(THE PROBLEM): Which lines in the data below contain the word "wall"? Pull each of them out.
--- START ---
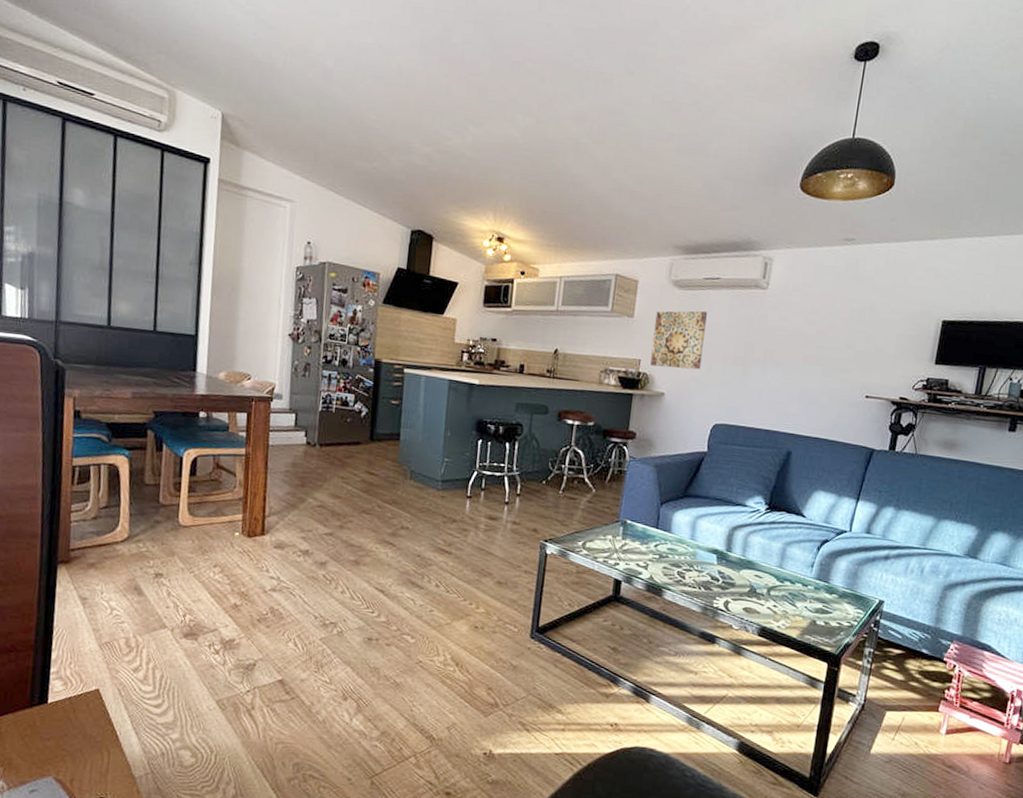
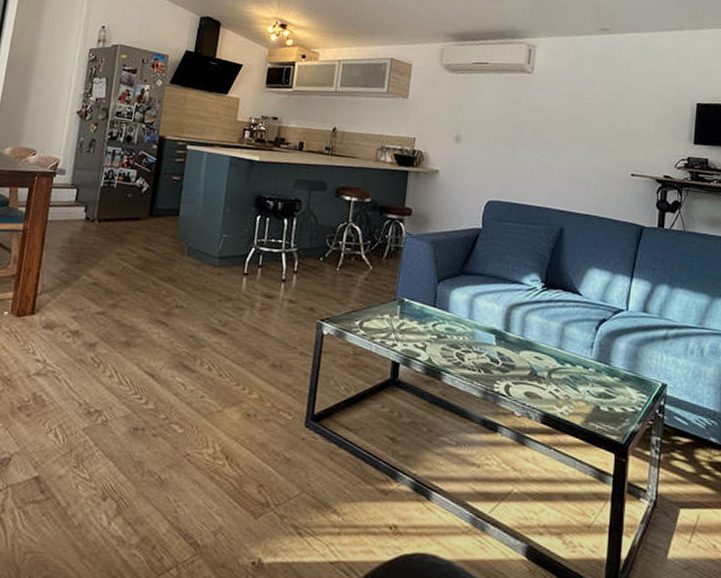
wall art: present [650,311,707,370] -> none [425,92,477,148]

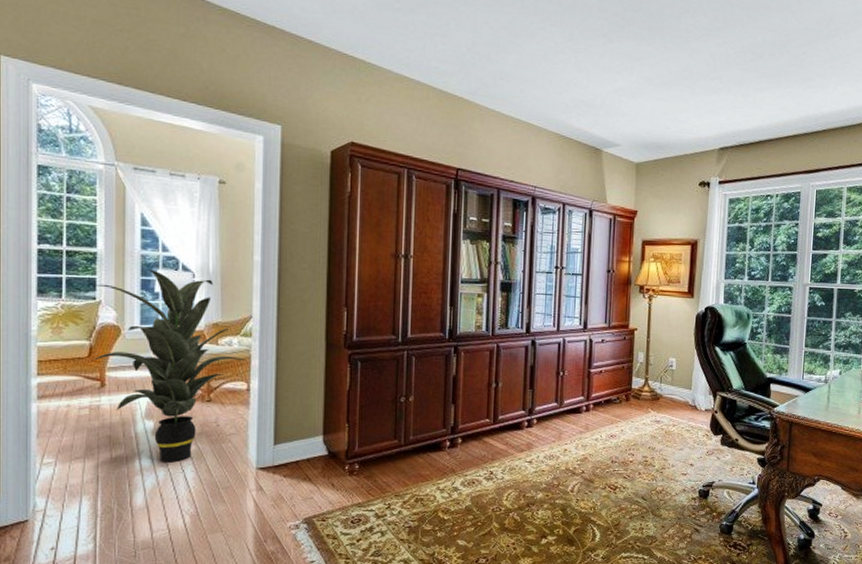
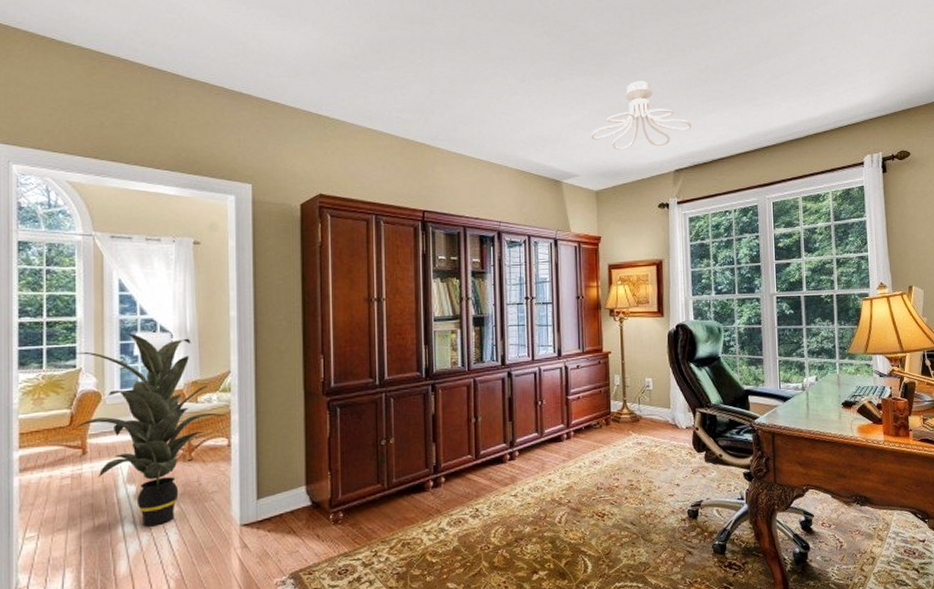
ceiling light fixture: none [636,50,742,123] -> present [591,81,692,151]

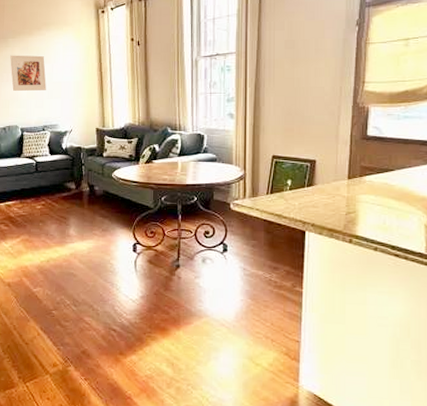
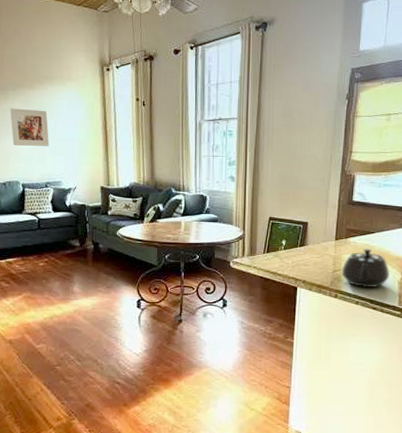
teapot: none [356,188,413,232] -> present [341,249,389,287]

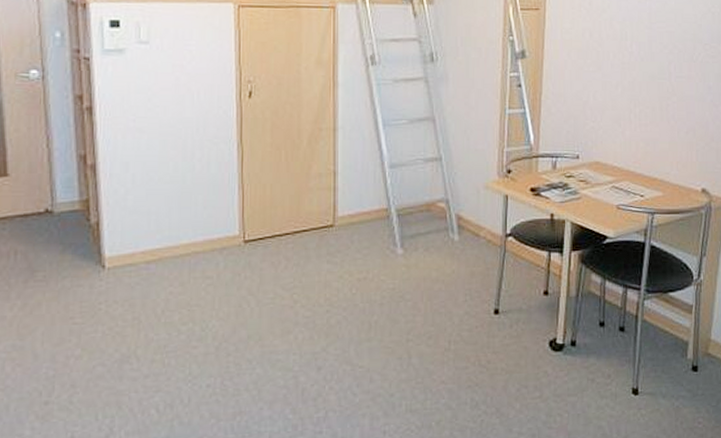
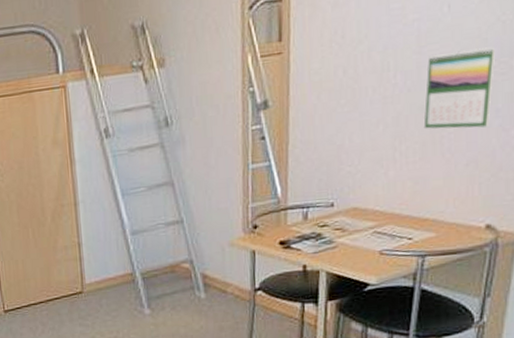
calendar: none [653,32,708,101] -> present [423,47,496,129]

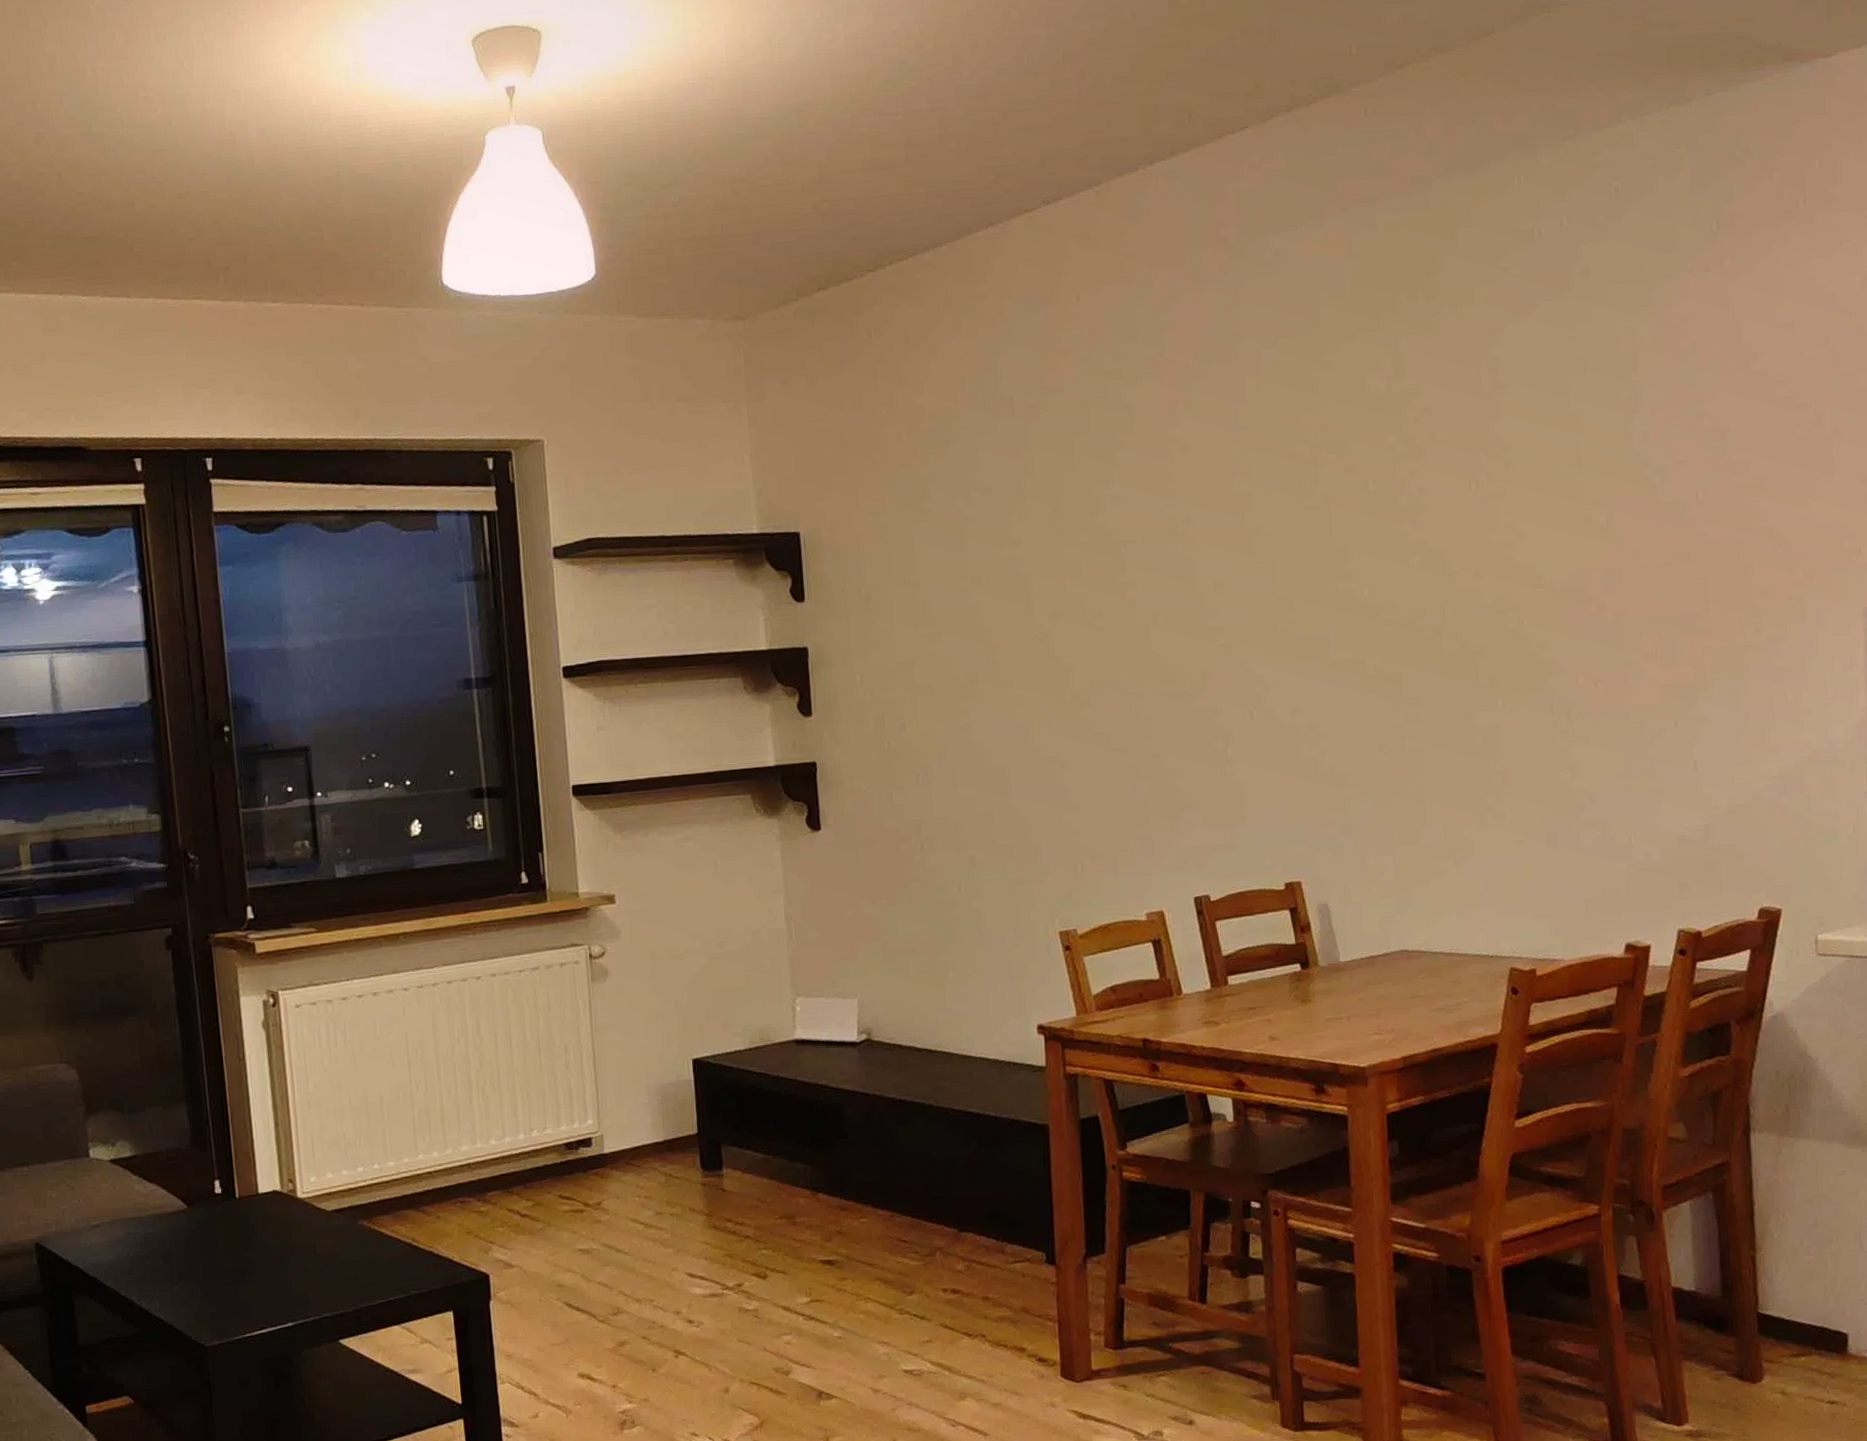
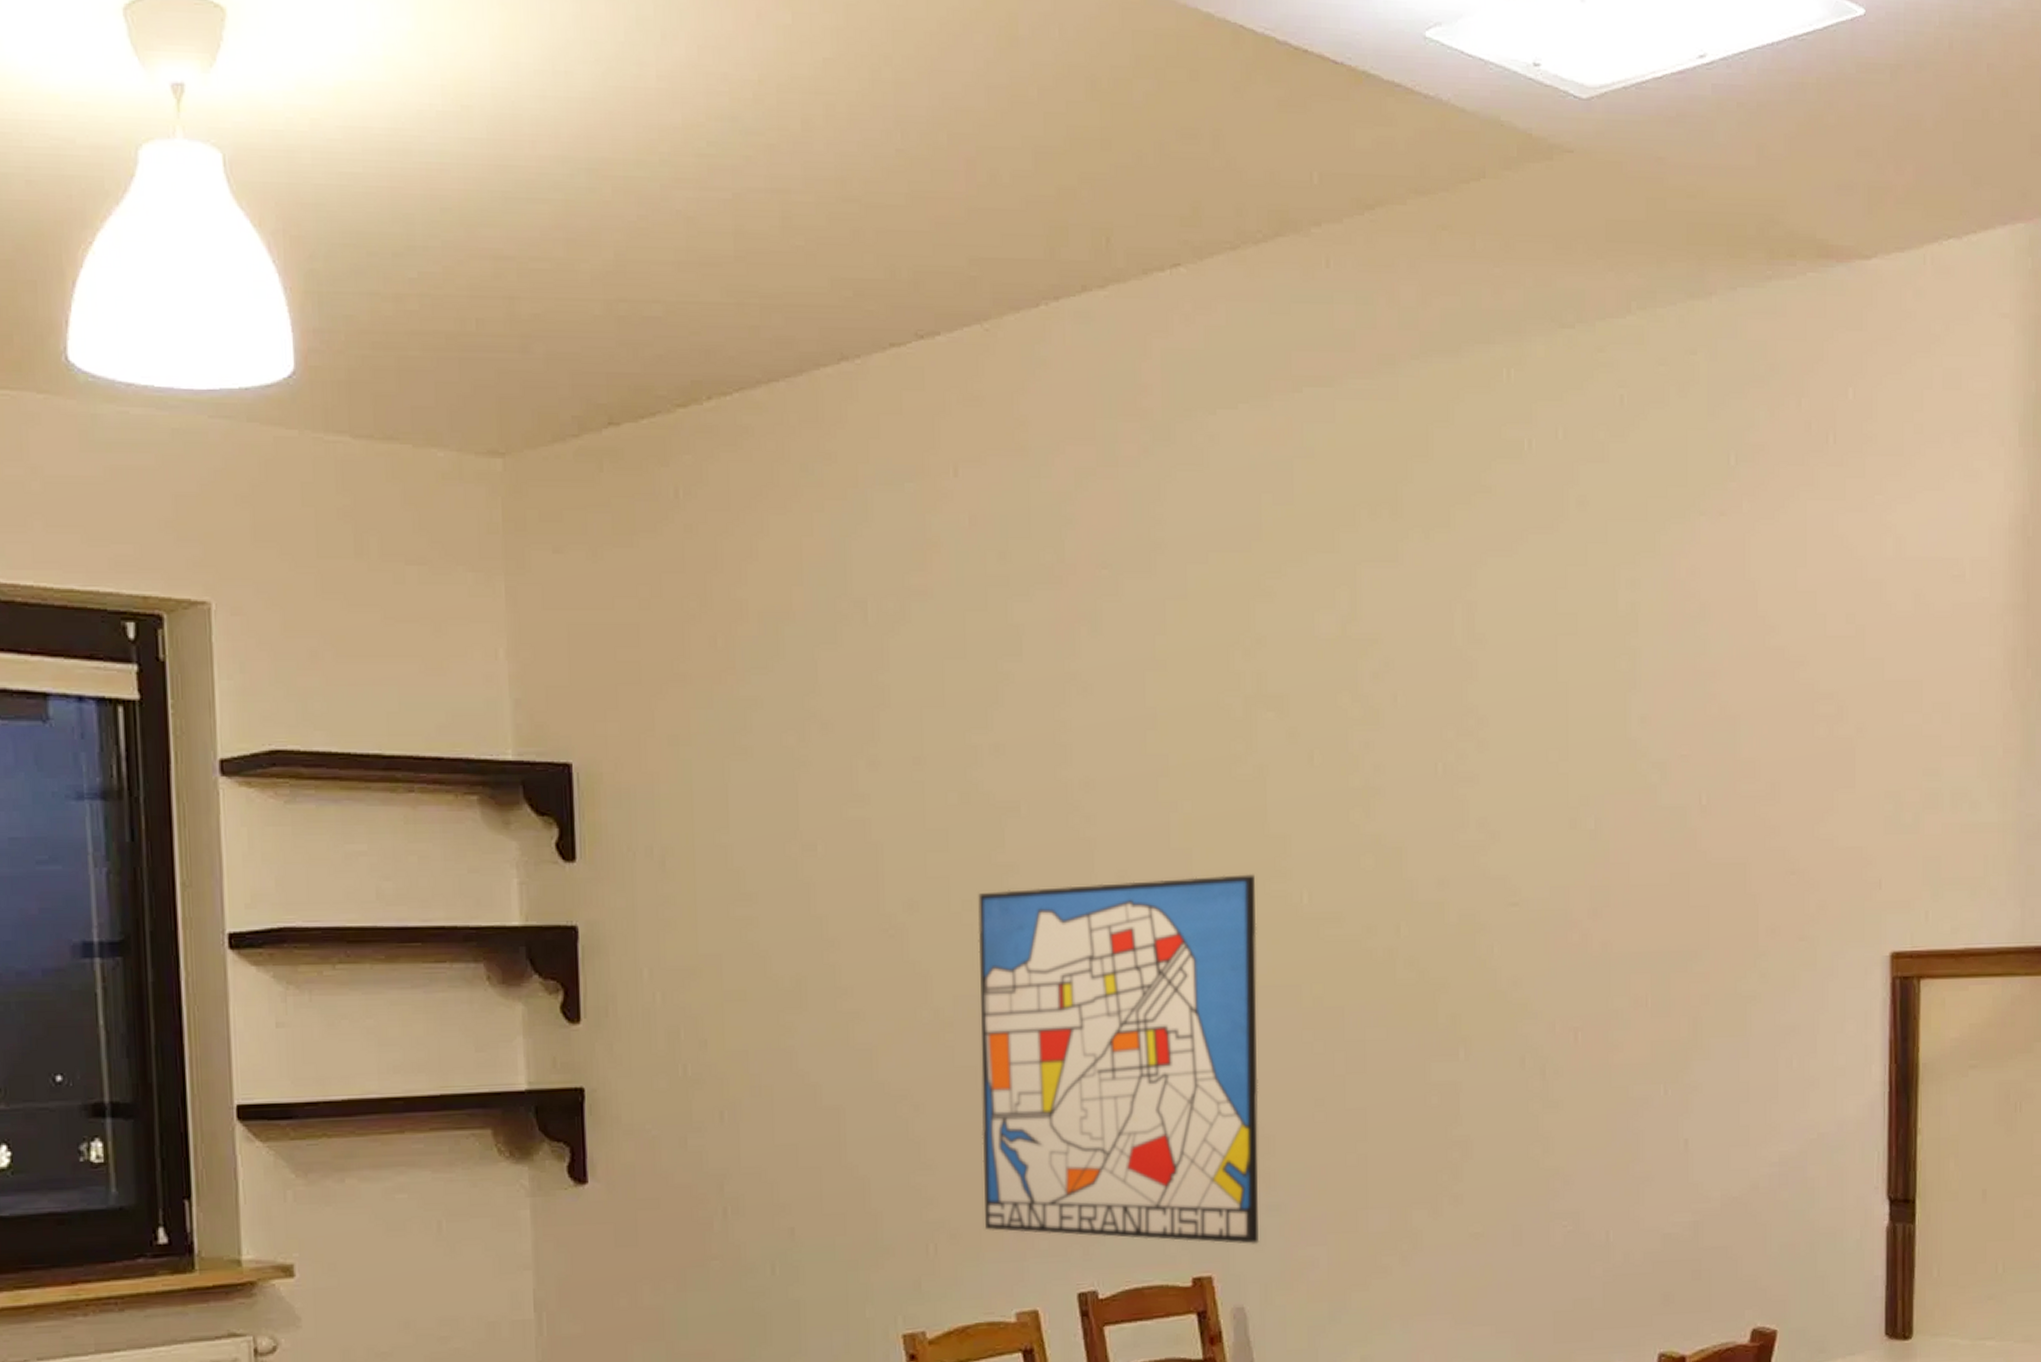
wall art: none [1106,577,1338,856] -> present [978,874,1260,1244]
--- END ---
(TASK RESULT):
wall art: present [650,311,707,370] -> none [425,92,477,148]
wall art: none [1106,577,1338,856] -> present [978,874,1260,1244]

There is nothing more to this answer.